Bu hafta Atina, çok fazla gösteri ve çatışmaya sahne oldu. Bu yüzden, sabahları, polisin gaz bombaları ve gençlerin yaktığı plastik çöp bidonlarının kokusuyla ağırlaşan havasıyla birlikte duygusal bir ağırlık kazandı ve masumiyet hissi kayboldu.
MICHALIS SARLIS – ATİNA
michail1899@yahoo.gr
Bu hafta Atina, çok fazla gösteri ve çatışmaya sahne oldu. Bu yüzden, sabahları, polisin gaz bombaları ve gençlerin yaktığı plastik çöp bidonlarının kokusuyla ağırlaşan havasıyla birlikte duygusal bir ağırlık kazandı ve masumiyet hissi kayboldu. 6 Aralık Aziz Nikola Günü, üç yıldır bayramın getirdiği eğlenceden farklı yeni bir anlam kazandı. Bu gün, Yunan gençlerinin, Yunan polisine, aslında Yunan devletine duyduğu kızgınlık ve öfkenin nişanesi oldu. Çünkü üç yıl önce, 6 Aralık 2008’de, 15 yaşındaki lise öğrencisi Alexis Grigoropoulos, bir polis memurunun Atina’nın merkezindeki kalabalık bir caddede silahını ateşlemesi sonucu vurularak öldürüldü.
Ölümcül kurşun
Bu felaket dolu gecede, 15 yaşındaki Alexis Grigoropoulos, Atina’nın anarşistlerle polisin çatışmasını sahne olan kötü şöhretli Exarheia’daki bir kafenin önünde arkadaşlarıyla birlikteydi. Bir polis arabası, Grigoropoulos’un en az 200 metre önünde bekliyordu. Bazı gençlerle araçtaki bir polis memuru arasında sözlü bir atışma yaşandı. Araç geriye döndü ve polis memurları aşağı indi. Olayın görgü tanıklarından birinin ifadesine göre, polis memurlarından biri aniden silahını çıkardı ve gençlere doğru ateş etti. Kurşun Alexis Grigoropoulos’un kalbine çok yakın bir yere saplandı ve onu öldürdü. Bu olay sonucunda dört gün boyunca, Atina, şiddetli çatışmalara şahitlik etti. Yüzlerce dükkân yerle bir oldu. Bir bina bütünüyle ateşe verildi. Polisle gençler arasında çıkan çatışmalarda, çoğu anarşist, hatta göçmen birçok insan yaralandı. Bu uzun dört gün ve gece boyunca, Atina’nın merkezi savaş alanına döndü.
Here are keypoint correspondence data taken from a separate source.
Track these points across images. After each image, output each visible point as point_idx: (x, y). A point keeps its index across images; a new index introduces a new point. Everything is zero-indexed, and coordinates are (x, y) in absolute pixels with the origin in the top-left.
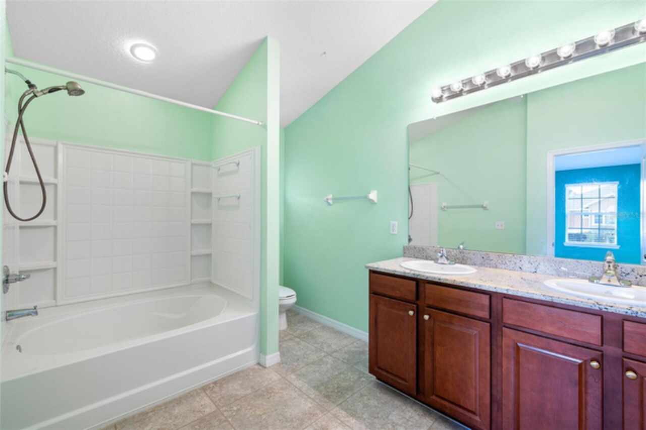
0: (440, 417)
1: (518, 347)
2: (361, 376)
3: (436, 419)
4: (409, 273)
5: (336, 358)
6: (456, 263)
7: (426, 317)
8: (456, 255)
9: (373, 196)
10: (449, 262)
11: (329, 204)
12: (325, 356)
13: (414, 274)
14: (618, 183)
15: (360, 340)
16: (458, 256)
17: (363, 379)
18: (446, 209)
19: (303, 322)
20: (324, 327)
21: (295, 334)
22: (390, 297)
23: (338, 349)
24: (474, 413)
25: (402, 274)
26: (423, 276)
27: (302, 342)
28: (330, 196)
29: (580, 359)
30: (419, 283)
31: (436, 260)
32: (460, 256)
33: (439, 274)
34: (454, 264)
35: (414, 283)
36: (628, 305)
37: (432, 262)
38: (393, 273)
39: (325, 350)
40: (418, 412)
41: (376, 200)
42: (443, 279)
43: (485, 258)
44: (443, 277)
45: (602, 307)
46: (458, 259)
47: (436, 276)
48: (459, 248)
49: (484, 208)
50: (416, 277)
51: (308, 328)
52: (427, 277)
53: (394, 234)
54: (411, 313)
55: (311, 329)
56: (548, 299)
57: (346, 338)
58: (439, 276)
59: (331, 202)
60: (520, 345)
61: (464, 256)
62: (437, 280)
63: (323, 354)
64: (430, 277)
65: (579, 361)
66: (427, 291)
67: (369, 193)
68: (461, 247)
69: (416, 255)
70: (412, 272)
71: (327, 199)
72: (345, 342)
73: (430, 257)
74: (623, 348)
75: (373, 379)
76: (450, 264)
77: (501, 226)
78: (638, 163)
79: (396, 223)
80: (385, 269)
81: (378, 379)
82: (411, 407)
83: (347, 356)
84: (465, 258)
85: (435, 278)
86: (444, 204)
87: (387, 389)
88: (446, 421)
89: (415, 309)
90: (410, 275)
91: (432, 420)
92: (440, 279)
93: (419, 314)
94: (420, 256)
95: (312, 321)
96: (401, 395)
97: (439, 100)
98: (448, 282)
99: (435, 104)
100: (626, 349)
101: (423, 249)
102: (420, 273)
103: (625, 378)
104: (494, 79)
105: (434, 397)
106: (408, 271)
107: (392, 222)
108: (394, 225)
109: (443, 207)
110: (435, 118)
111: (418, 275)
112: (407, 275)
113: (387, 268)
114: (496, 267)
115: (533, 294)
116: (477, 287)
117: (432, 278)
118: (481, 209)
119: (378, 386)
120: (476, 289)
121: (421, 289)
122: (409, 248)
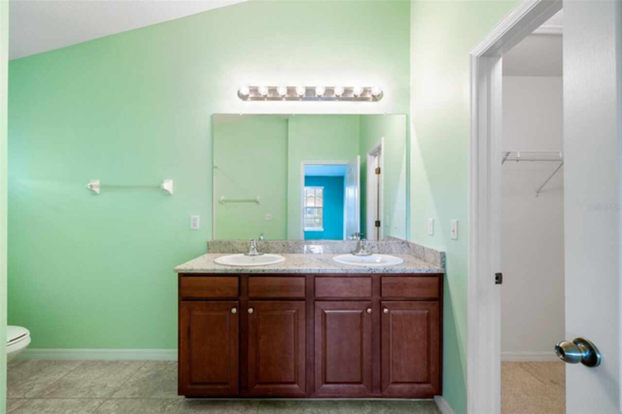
0: (261, 403)
1: (325, 313)
2: (165, 403)
3: (258, 407)
4: (230, 270)
5: (120, 398)
6: (264, 253)
7: (251, 310)
8: (262, 246)
9: (168, 185)
10: (259, 253)
11: (95, 194)
12: (101, 404)
13: (237, 270)
14: (323, 187)
15: (148, 361)
16: (263, 247)
17: (169, 406)
18: (223, 202)
19: (41, 370)
20: (86, 365)
21: (27, 395)
22: (207, 299)
23: (119, 385)
24: (293, 383)
25: (223, 272)
26: (247, 270)
27: (48, 402)
28: (96, 183)
29: (361, 309)
30: (242, 278)
31: (246, 253)
32: (265, 246)
33: (262, 266)
34: (262, 254)
35: (236, 279)
36: (383, 267)
37: (242, 255)
38: (212, 272)
39: (99, 394)
40: (240, 410)
41: (171, 191)
42: (266, 270)
43: (286, 246)
44: (266, 268)
45: (373, 271)
46: (263, 249)
47: (260, 268)
48: (260, 239)
49: (257, 202)
50: (239, 272)
51: (55, 376)
52: (251, 271)
53: (197, 230)
54: (234, 310)
55: (61, 375)
56: (345, 272)
57: (126, 365)
58: (263, 268)
59: (97, 190)
60: (326, 312)
61: (269, 246)
62: (262, 272)
63: (96, 403)
64: (254, 270)
65: (360, 311)
66: (251, 284)
67: (163, 182)
68: (262, 238)
69: (222, 250)
70: (235, 268)
71: (91, 186)
72: (127, 372)
73: (237, 250)
74: (381, 295)
75: (181, 400)
76: (259, 255)
77: (270, 217)
78: (342, 175)
79: (198, 217)
80: (202, 270)
81: (187, 396)
82: (233, 408)
83: (136, 389)
84: (269, 248)
85: (259, 270)
86: (223, 198)
87: (201, 403)
88: (266, 404)
89: (238, 306)
90: (232, 272)
91: (255, 410)
92: (264, 271)
93: (242, 309)
94: (227, 250)
95: (59, 363)
96: (217, 401)
97: (244, 98)
98: (271, 272)
99: (241, 101)
100: (383, 295)
101: (229, 243)
102: (244, 268)
103: (382, 313)
104: (291, 94)
105: (257, 386)
106: (229, 268)
107: (193, 216)
108: (195, 220)
109: (221, 200)
110: (241, 114)
111: (242, 270)
112: (229, 272)
113: (204, 268)
114: (294, 252)
115: (335, 270)
116: (297, 272)
117: (256, 270)
118: (254, 203)
119: (190, 405)
120: (296, 274)
121: (244, 284)
122: (214, 244)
Bu şiddetli Aralık günleri ve gecelerine ait anılar, üç yıl sonra yaşanacak olanlar için bir uyarı ateşi gibiydi. Ülkenin IMF ve AB’den mali yardım almasına sebep olacak 2009’daki borç krizinin gerçek boyutunun anlaşılması ve 2011’de Yunanistan tarihindeki en sert tasarruf tedbirlerinin alınmasıyla o günlere ait anılar, daha şiddetli bir hızla gün yüzüne çıktı.
Gençler yabancılaştı
Gençler, Yunanistan halkına, özellikle ülkeyi yöneten siyasi elite yabancılaştı. Bu yabancılaşma şimdilik gizleniyor veya egemen siyasi partilerin oy verenle müşteriyi birbirine karıştırmasından doğan “adam kayırmacılığın” çöküşünün yarattığı “ihtiyaçtan dolayı” baskılanıyor.
O berbat ve şiddetli günlere dönüp baktığımızda, bir polis memuru tarafından vurulan genç bir lise öğrencisinin bu soğuk ve kanlı ölümünün, benmerkezci ve sosyal olarak duygusuz siyasi elite yönelen öfkenin önsözüne dönüşmüş olduğu görülüyor.